• When you click on links to various merchants on this site and make a purchase, this can result in this site earning a commission. Affiliate programs and affiliations include, but are not limited to, the eBay Partner Network.

Valley Pan pushed up

Garys1969RR

Well-Known Member
Local time
11:15 AM
Joined
Apr 12, 2012
Messages
2,505
Reaction score
770
Location
Colorado
Our 496 stroker motor must have excessive crankcase pressure, as the valley pan has now blown upward against the bottom of the intake manifold. This occurred the last time we raced it. Is this due to blow by past the rings? Or poor venting from the valve covers? It never did this before, and we've raced it lots of times. It has the vac u pan set up, so I don't know what's going on. Will prob pull the motor out soon, and rebuild it over the winter. Has anyone else had this happen?
 
Last time I had that happen was when the Nitrous solenoid opened, but the gas solenoid didn't!

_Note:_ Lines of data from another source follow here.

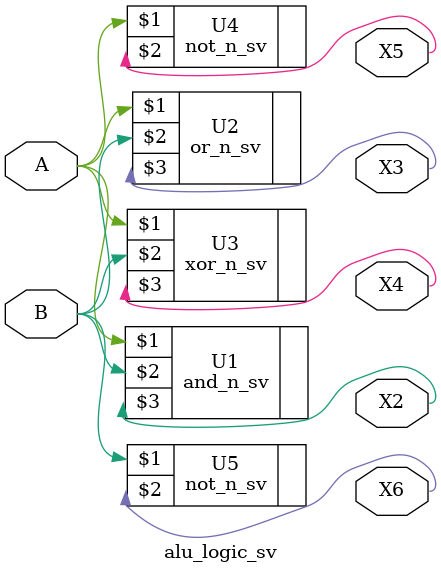
<source format=sv>
module alu_logic_sv #(parameter N = 1)
							(input  logic [N-1:0] A, B,
							 output logic [N-1:0] X2, X3, X4, X5, X6);		 

	and_n_sv #(N) U1 (A, B, X2);
	or_n_sv  #(N) U2 (A, B, X3);
	xor_n_sv #(N) U3 (A, B, X4);
	not_n_sv #(N) U4 (A, X5);
	not_n_sv #(N) U5 (B, X6);
							 							 
endmodule 
</source>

Burned a hole in one piston and POOF! That's what I call Blowby! OOPS!
 
Hahaha, that's a lot of pressure down there! we had a 383 with nitrous blow up the valley pan too! Guess sometimes the rings just can't hold the high pressure on top of the piston. That's with a piston with no holes in it.
 
Better evac system needed or the rings are leaking more. A leak down test will probably show that. Had a small block that wasn't venting good enough and it blew oil out like crazy and it blew out the front and rear intake gaskets....
 
Of course, if you are racing the car you could ad a dry sump system and you'll have
negative pressure in the crankcase, and tons of clearance underneath!
 
Of course, if you are racing the car you could ad a dry sump system and you'll have
negative pressure in the crankcase, and tons of clearance underneath!

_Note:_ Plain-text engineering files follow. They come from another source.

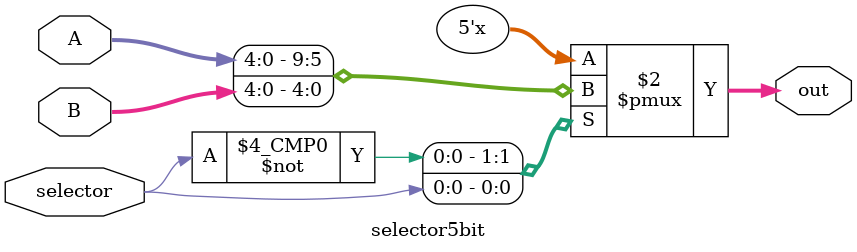
<source format=v>
`timescale 1ns / 1ps
module selector5bit(
                    input wire[4:0] A, B, 
                    input wire selector,
                    output reg[4:0] out);
                    
                    
    always @(*) begin
        case(selector) 
            1'b0: out <= A;
            1'b1: out <= B; 
        endcase
    end 
endmodule
</source>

What kind of money are ya talkin bout?
 
I had an ex girlfriend take my 440 out , lost oil pressure, melted the main bearings and subsequently blew the valley pan up against the intake , AND blew the sides of the valve covers out. that engine was never the same after that.
 
I was just looking, and it depends who's brand you use, but you can put a system together for 2-3k
and never worry about running out of oil. There's alot more available now then there was years ago.
Petersen, Edelbrock, Moroso, etc.
 
Check leak down as Cranky suggested. That will tell if the rings still have decent seal or may have caused this.

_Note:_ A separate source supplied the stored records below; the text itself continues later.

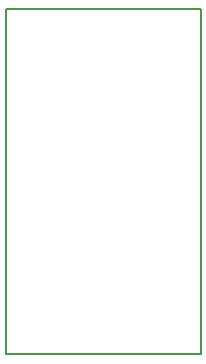
<source format=gbr>
G04 #@! TF.GenerationSoftware,KiCad,Pcbnew,(5.0.0-3-g5ebb6b6)*
G04 #@! TF.CreationDate,2018-10-06T16:58:55+02:00*
G04 #@! TF.ProjectId,tt_photometer,74745F70686F746F6D657465722E6B69,rev?*
G04 #@! TF.SameCoordinates,Original*
G04 #@! TF.FileFunction,Profile,NP*
%FSLAX46Y46*%
G04 Gerber Fmt 4.6, Leading zero omitted, Abs format (unit mm)*
G04 Created by KiCad (PCBNEW (5.0.0-3-g5ebb6b6)) date Saturday, 06. October 2018 um 16:58:55*
%MOMM*%
%LPD*%
G01*
G04 APERTURE LIST*
%ADD10C,0.150000*%
G04 APERTURE END LIST*
D10*
X166370000Y-67310000D02*
X149860000Y-67310000D01*
X166370000Y-96520000D02*
X166370000Y-67310000D01*
X149860000Y-96520000D02*
X166370000Y-96520000D01*
X149860000Y-67310000D02*
X149860000Y-96520000D01*
M02*

</source>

If the check valves down at the hedders have worn out, burnt up, or otherwise failed, they may allow exhaust pressure into the crankcase. That would be an easy fix.
 
When that happened to me I had lost 2 rod bearings
20170930_224643.jpg
 
You have a vacuum pump, and it popped the valley cover? You need to do a leakdown immediately. The pan bent from pressure, but with the vacuum pump you should have had a vacuum (negative pressure) to start with. You might have damage to a piston, not just normal wear. Especially if this was "fine one run" and then "not fine".
 
I used to put a piston all the way down in a bore, and screw in an old spark plug bottom welded to a quick connect fitting and pull a valve cover. When you hook an air line up directly from your compressor, going from cylinder to cylinder will give you an idea of how bad
the damage is. Just make sure both valves are closed when you're pressurizing each cylinder. WoW! that pic of the valley cover looks just like mine did!
 
Don't I want the piston at TDC when checking leak down? And how much is too much? 5% or more too much?
 
Yes, to do a true leakdown test, but I think you have something, uh, a little more!
 
The car ran the same ET as before the valley pan blew, low 11s. I do think the rings are worn, or maybe it has too much piston to wall clearance. I'll do a leakdown test next Saturday. There is alot of piston slap noise when I have the mufflers on there, I can hear it.
 
How much timing? Compression/cam timing? Fuel type? It may be in detonation unseating the rings. Assuming it has a factory style breather. Something would have to messed up to flow that much volume out of the crankcase. Broken ring land?
Doug
 
A 496 B, or 496 RB? The B uses a really short piston. So they can be noisy and I'd expect the rings to wear much faster due to the piston rock at TDC. Acceptable leakage depends on the rings and wall finish. Standard gap-type rings I'd say anything less than 8% is ok. Gapless less than 3%. Leakdown should be tested at TDC.
 
Running 38 degrees advance. It's been running fine the past 2 years, with no valley pan issues. Using 100 octane LL fuel. Roller cam about .640 lift. 383 block, so B deck height, short piston skirt. Not sure what rods are in there, although the previous owner claimed it was a 14 to 1 C Ratio motor. I dont think so. Stealth heads. Roller rockers. It has a vac u pan venting system. No PCV. It has been pushing oil out around the oil pump mounting gasket.
 
Also, we just went to a tunnel ram with 2 500 CFM Carter carbs. The car actually ran about .2 sec slower with THIS set up. Plugs have a nice tan color. It ran faster with the M 1 intake and an 1150 CFM Dominator carb, although that carb seemed to be running a little rich. Sat I will be switching to a couple of 750 Holley dbl pumpers that Cranky used to have on a ten second RR. So well see how well that arrangement works. Our carb airflow will then be 1500 CFM. Its at 1000 CFM now with the Carters. Maybe the Tunnel Ram and the Carters caused this. It happened on the 2nd or 3rd run after installing it.